In this dream, I found myself playing the old game Killer7, an old Playstation on-rails first person shooter from the mid- 2000’s that is already, by itself, a conceptual and visual nightmare. When shot, enemies explode in unrealistic theatrical color, like the crayon-hued blood in Kurosawa’s Ran.
So dreaming about this game was already like dreaming of somebody else’s dream.
At one point I stumble into a patch of animation—a cutscene—where characters act out parts of the storyline inside the narrative of the game, separate from the gameplay. The antagonist delivers a threatening monologue, who I recognize as the vegan singer Morrissey, previously of 1980’s band The Smiths.
This was not part of the game in real life.
When I woke I realized I didn’t recall much about the game Killer7 beyond its dark noir-style and the horror imagery of creatures cackling and exploding. I also was curious why this game reached across the void to speak to me, so to speak, so I decided to embark on some light wiki-reading.
I found this neat analysis on TVTropes. Turns out the characters who comprise the eponymous killer7 (the name of the hit squad in the game is deliberately lower-cased) represent an “inversion of one of the traditional Japanese values” (this inversion is, apparently, something called “Abstract Apotheosis”), whereupon “each (character) also has a moment where the irony disappears and they display their corresponding value” (list edited down for context and succinctness, here):
KAEDE has various bloodstains on her dress, which signify betrayal, so she represents Loyalty.
Dan, who kills for fun, represents Honor.
Con, who is a teenage punk, represents Respect.

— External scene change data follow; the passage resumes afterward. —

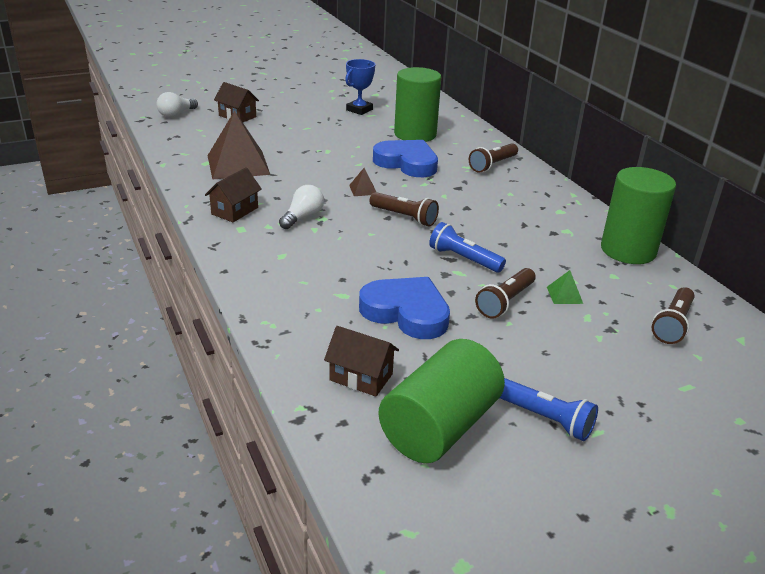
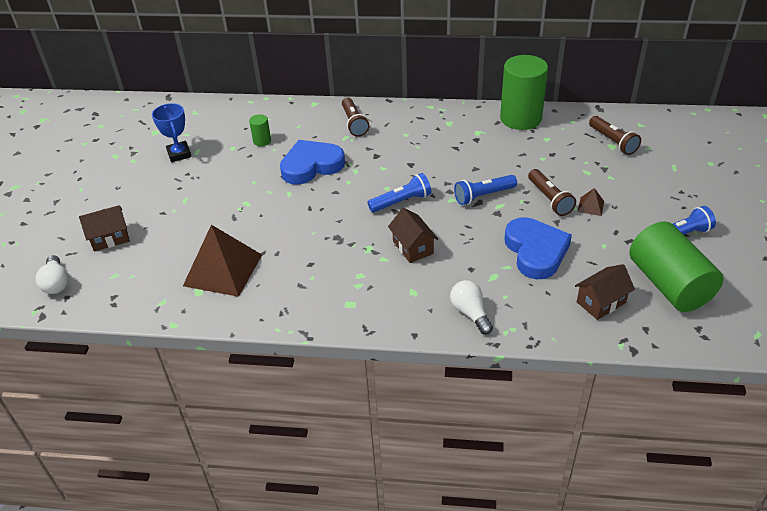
camera: 55 degrees left, 10 degrees up
(235, 211) = (314, 298): brown house -> brown house (413, 247)
(303, 217) = (359, 259): white light bulb -> white light bulb (470, 313)
(363, 190) = (338, 207): brown pyramid -> brown pyramid (590, 206)
(404, 217) = (401, 202): brown flashlight -> blue flashlight
(406, 312) = (535, 251): blue heart -> blue heart turned 105 degrees clockwise
(415, 134) = (262, 141): green cylinder -> green cylinder, size x0.43
(564, 295) = (556, 170): green pyramid -> none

MASK, who has the power of a hero but still works as an assassin, represents Benevolence.
Coyote, who is a thief, represents Honesty.
Kevin, who can run away from battles, represents Courage.
(Interestingly, the character beheaded in that scene from the Kurosawa film Ran, linked to in the beginning as a way of describing unrealistic-colored blood, is also named Kaede.)
I was familiar enough with Morrissey through his expansive back catalog, and having seen him on a few occasions in concert over the decades.
Morrissey had written some keynote anthems that had found their way into the soundtracks of the lives of many people who were young in the late-80s/early 90s, I among them.
Why he would creep into a dream about a mid-2000s cult sleeper game is unknown to me.
It is interesting to note that to the Wikipedia description of the storyline in Killer7, there is a point in the story where it is revealed that Japan has played a role in rigging American elections.
This, not to mention the senseless the presence of a popular 80s singer, create a sense of ominous foreboding about our present. I can’t help but be reminded of the troubling prophecy nightmare I had around the time of the election, “something big is going to happen”.